▶ **PAGE EXCERPT**:
++++

If the Many world interpretation is correct, is a single observer "privileged" in the experienced world? I've been interested lately in the many worlds interpretation
of quantum theory - it seems like the most straightforward and likely
formalism that exists.
As per this theory, when an observer observes some quantum outcome, the observer will also be split, with one version of the observer experiencing each outcome.
As a conscious observer, we are "one" of these versions, which is why we observe a single outcome.
However, I was further interested in the relationship between myself, the conscious observer experiencing the world, and the quantum outcomes.
For example, I know that I am always associated with some "definite" outcome, being, or world. I am not multiple different beings, nor do I feel the effects of interference
from different versions of myself.
However, I could run, for example, an experiment such as the double slit experiment. Here, I do observe that different outcomes/paths are interfering with each other, which affects the probability of outcomes that I see.
We also know that these interference effects can hold even for macroscopic objects:
eg. https://phys.org/news/2006-09-single-particle-macroscopic.html#:~:text=Wave%2Dparticle%20duality%2C%20one%20disturbing,mass%20and%20obey%20conservation%20laws.
So my question is: is it the case that I myself am always unaffected by interference effects, but the world around me is? Therefore, are there different quantum probability rules and behavior going on regarding my own being, as opposed to the world around me? From my conscious perspective, is my being therefore "special"
or "privileged" in the world that I experience?
If you're still following along at this point, just wondering if you have any insight here  :)
 A: Interference is a coherent phenomenon. You are an incoherent system. We have numerous experimental results involving interactions between coherent and incoherent systems, and there is no physical mystery about the results. Depending on your tastes, there may be a philosophical mystery, but physics cannot sddress that.
A: What you ask is an open question for the Everettian (many worlds) interpretation of quantum mechanics.

++++

(People photos with keypoints)
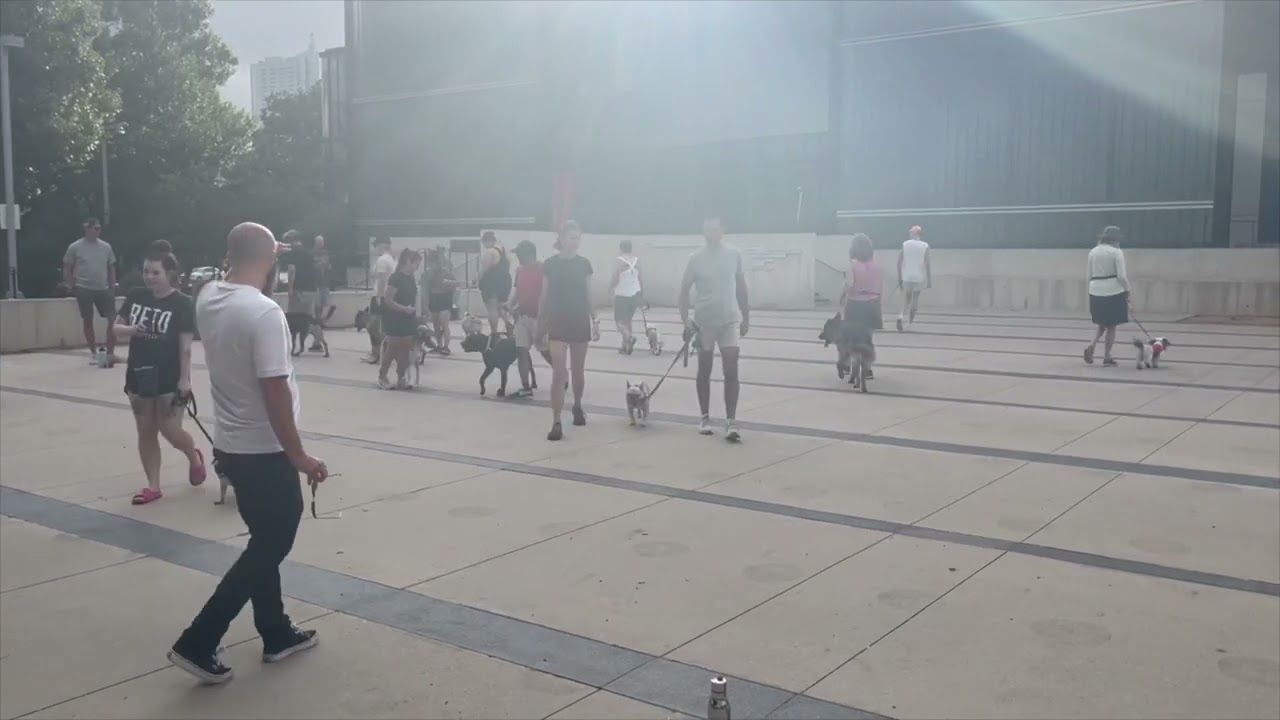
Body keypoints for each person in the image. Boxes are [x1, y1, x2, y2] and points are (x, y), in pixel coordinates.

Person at [167, 222, 327, 685]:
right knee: (272, 543)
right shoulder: (264, 313)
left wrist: (261, 252)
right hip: (265, 450)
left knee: (263, 542)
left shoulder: (209, 297)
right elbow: (274, 390)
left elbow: (243, 261)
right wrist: (299, 456)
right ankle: (200, 638)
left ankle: (276, 632)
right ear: (271, 259)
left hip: (231, 446)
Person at [113, 240, 204, 505]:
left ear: (170, 275)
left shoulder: (183, 303)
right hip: (139, 375)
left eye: (156, 272)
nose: (150, 277)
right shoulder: (135, 296)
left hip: (169, 376)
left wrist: (184, 379)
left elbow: (185, 347)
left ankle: (193, 456)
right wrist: (133, 330)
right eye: (146, 271)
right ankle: (153, 485)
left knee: (170, 429)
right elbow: (117, 329)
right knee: (146, 430)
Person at [679, 214, 750, 441]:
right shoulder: (695, 258)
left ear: (723, 230)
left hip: (729, 320)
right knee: (705, 369)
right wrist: (685, 321)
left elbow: (741, 287)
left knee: (731, 368)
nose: (711, 234)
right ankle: (705, 416)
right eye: (707, 230)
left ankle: (731, 421)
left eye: (715, 230)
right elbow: (683, 292)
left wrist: (746, 316)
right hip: (704, 323)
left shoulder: (734, 254)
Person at [537, 221, 595, 440]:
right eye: (572, 238)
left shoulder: (584, 264)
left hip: (580, 319)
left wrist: (595, 318)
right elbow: (544, 295)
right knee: (559, 372)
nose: (575, 242)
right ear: (561, 238)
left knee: (578, 370)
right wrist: (540, 323)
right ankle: (556, 420)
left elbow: (589, 294)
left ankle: (578, 405)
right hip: (557, 321)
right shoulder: (550, 264)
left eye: (578, 238)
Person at [63, 217, 119, 364]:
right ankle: (94, 353)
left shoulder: (106, 247)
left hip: (103, 288)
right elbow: (67, 266)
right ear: (86, 229)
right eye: (95, 228)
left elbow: (111, 267)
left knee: (113, 319)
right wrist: (71, 284)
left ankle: (110, 352)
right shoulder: (75, 247)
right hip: (83, 288)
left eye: (99, 228)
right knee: (88, 320)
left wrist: (112, 286)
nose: (97, 231)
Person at [508, 240, 551, 397]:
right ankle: (526, 386)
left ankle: (562, 375)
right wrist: (509, 303)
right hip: (522, 317)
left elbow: (547, 294)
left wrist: (545, 319)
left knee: (545, 351)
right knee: (522, 351)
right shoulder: (519, 270)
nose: (518, 257)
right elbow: (516, 290)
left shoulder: (543, 269)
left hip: (539, 318)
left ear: (529, 254)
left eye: (519, 254)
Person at [1084, 225, 1130, 366]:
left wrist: (1092, 291)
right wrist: (1127, 290)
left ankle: (1092, 344)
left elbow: (1089, 276)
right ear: (1115, 240)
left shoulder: (1093, 252)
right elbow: (1121, 276)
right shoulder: (1116, 252)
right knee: (1111, 326)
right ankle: (1107, 356)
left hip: (1095, 290)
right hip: (1113, 291)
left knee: (1102, 322)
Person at [840, 233, 884, 383]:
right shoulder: (876, 264)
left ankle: (850, 365)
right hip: (872, 303)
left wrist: (842, 294)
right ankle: (868, 368)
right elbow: (880, 285)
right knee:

++++

Pull out the full many-worlds question and its replies from the page above, word for word, leaving out the entries.

▶ **OUTPUT OF THE TASK**:
If the Many world interpretation is correct, is a single observer "privileged" in the experienced world? I've been interested lately in the many worlds interpretation
of quantum theory - it seems like the most straightforward and likely
formalism that exists.
As per this theory, when an observer observes some quantum outcome, the observer will also be split, with one version of the observer experiencing each outcome.
As a conscious observer, we are "one" of these versions, which is why we observe a single outcome.
However, I was further interested in the relationship between myself, the conscious observer experiencing the world, and the quantum outcomes.
For example, I know that I am always associated with some "definite" outcome, being, or world. I am not multiple different beings, nor do I feel the effects of interference
from different versions of myself.
However, I could run, for example, an experiment such as the double slit experiment. Here, I do observe that different outcomes/paths are interfering with each other, which affects the probability of outcomes that I see.
We also know that these interference effects can hold even for macroscopic objects:
eg. https://phys.org/news/2006-09-single-particle-macroscopic.html#:~:text=Wave%2Dparticle%20duality%2C%20one%20disturbing,mass%20and%20obey%20conservation%20laws.
So my question is: is it the case that I myself am always unaffected by interference effects, but the world around me is? Therefore, are there different quantum probability rules and behavior going on regarding my own being, as opposed to the world around me? From my conscious perspective, is my being therefore "special"
or "privileged" in the world that I experience?
If you're still following along at this point, just wondering if you have any insight here  :)
 A: Interference is a coherent phenomenon. You are an incoherent system. We have numerous experimental results involving interactions between coherent and incoherent systems, and there is no physical mystery about the results. Depending on your tastes, there may be a philosophical mystery, but physics cannot sddress that.
A: What you ask is an open question for the Everettian (many worlds) interpretation of quantum mechanics.